Seria louvável se não fosse trágico, principalmente dentro da esfera policial. Os delegados de polícia, aprovados em concursos públicos de elevado grau de dificuldade e quase sempre de lisura irrepreensível, representam a minoria dentro de suas corporações. Não têm culpa da estrutura reinante, que possibilita ao recém-egresso dos bancos universitários, exclusivamente dos cursos de Direito, serem alçados a postos imediatos de chefia, para gerenciar policiais com anos a mais de experiência e, muitas vezes, com titulações acadêmicas mais vastas.

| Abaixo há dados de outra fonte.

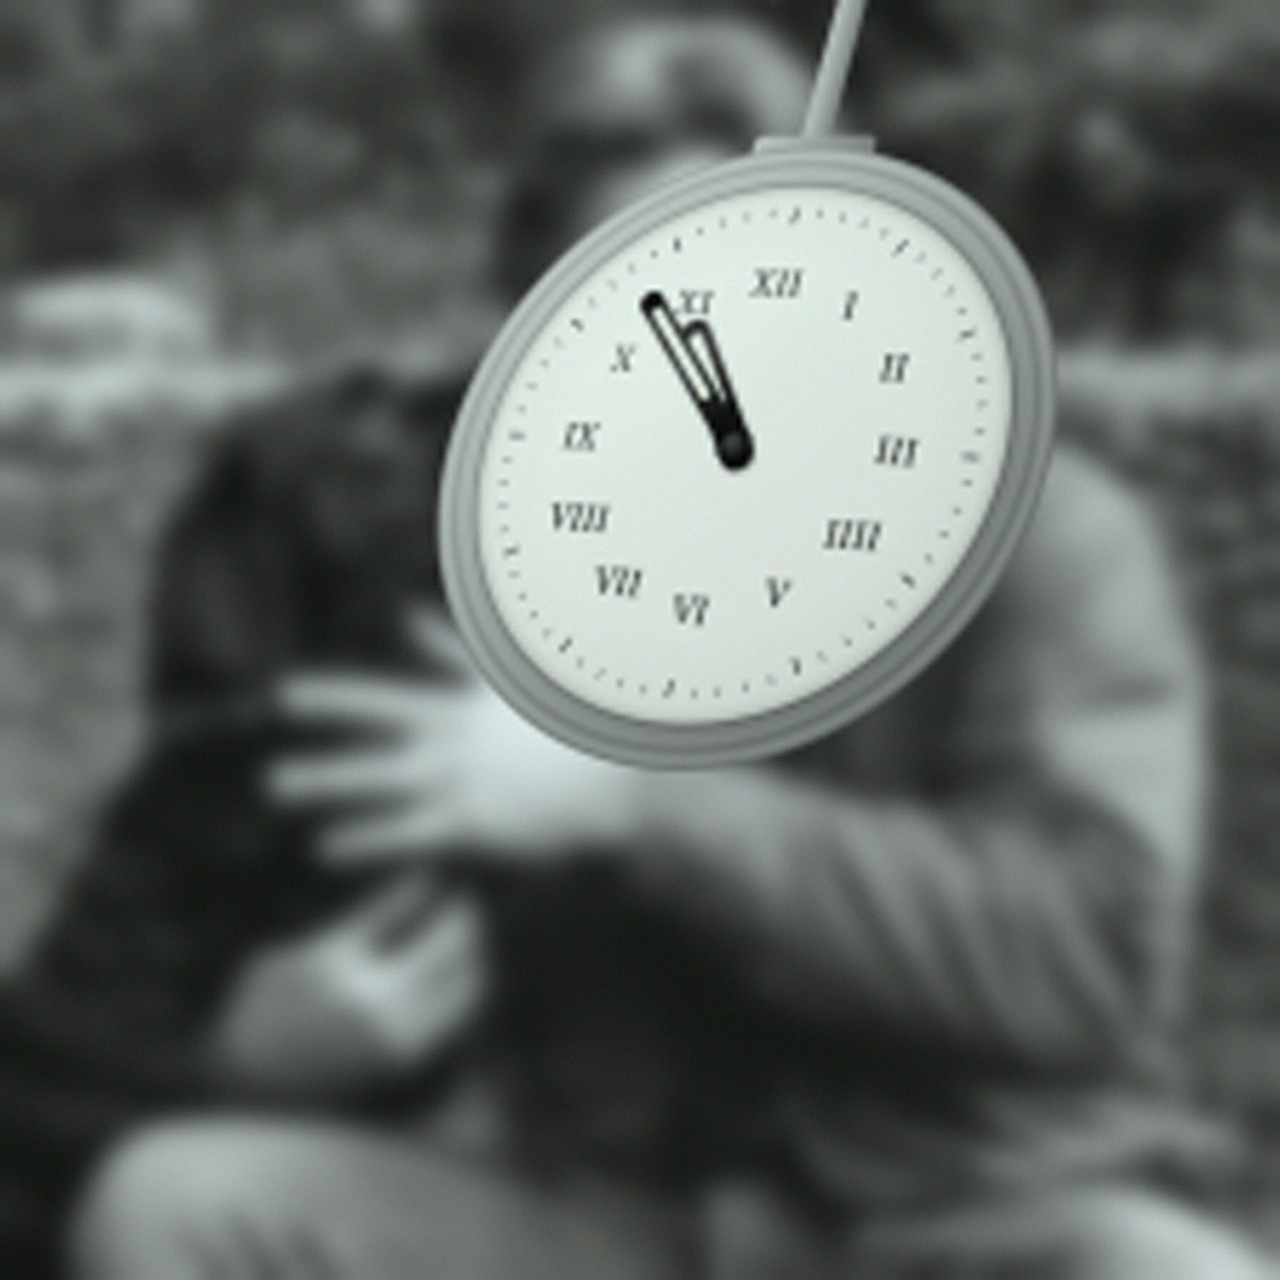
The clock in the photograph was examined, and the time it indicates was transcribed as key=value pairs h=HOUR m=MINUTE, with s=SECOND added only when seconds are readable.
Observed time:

A lógica da estrutura de segurança pública brasileira prevê que os delegados de polícia existem para conduzir as investigações, através do instrumento chamado inquérito policial. Um dos argumentos usados por uma ala dos defensores do método é que o mesmo possui mais de 200 anos de existência e, por seu tradicionalismo, deve ser mantido.
Entretanto, por esse apego às origens coloniais do inquérito é que temos taxas de resoluções de crimes muito baixas. Ou alguém acredita que elucidar menos de 10% dos homicídios é digno de menção honrosa? Atribuir uma natureza jurídica ao método investigativo é questionável, uma vez que o Ministério Público e a própria Justiça têm a incumbência de cumprir essa função.

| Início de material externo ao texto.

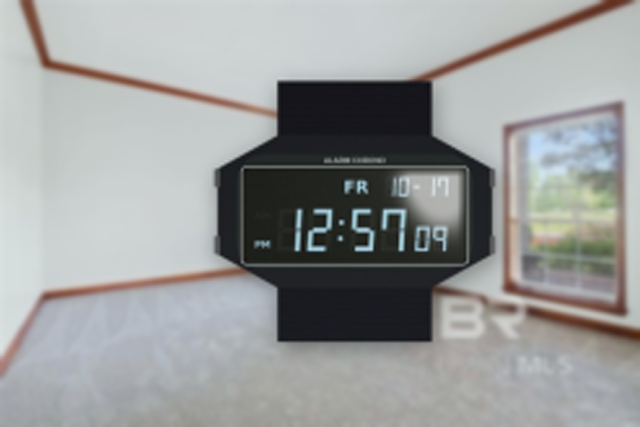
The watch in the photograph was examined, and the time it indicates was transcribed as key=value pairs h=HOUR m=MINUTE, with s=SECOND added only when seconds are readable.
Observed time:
h=12 m=57 s=9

Caberia, então, aos gestores policiais a condução de investigações voltadas exclusivamente para a coleta de provas, que possam montar o intrincado quebra-cabeças do crime, cada vez mais organizado e menos burocrático, uma antítese da atividade cartorária das delegacias. O investimento no trabalho das perícias criminais, que deveria ser maciço, é irrisório para os cargos de polícia científica.
No mundo inteiro, os gestores de polícia têm características multidisciplinares, com profissionais de diversas áreas atuando em conjunto, buscando uma celeridade que possa embasar a Justiça na elucidação dos ilícitos. São historiadores, cientistas políticos, engenheiros etc. Sem o viés jurídico, que não encontra similares no planeta.
Percebe-se então que existe o policial não policial dentro das polícias brasileiras, uma vez que sua natureza sui generis acaba por lançá-lo em algum ponto situado entre a Polícia e a Justiça. O intrigante é que, mesmo diante de estudos acadêmicos de pesquisadores isentos, a Administração insiste na manutenção da ordem vigente, parecendo ser interessante perpetuar o anacronismo da estrutura, que cria abismos e gera crises internas nas instituições policiais, que a população não é capaz de perceber, encantada que está com super-heroísmo dos paladinos que atuam em operações como a Lava Jato.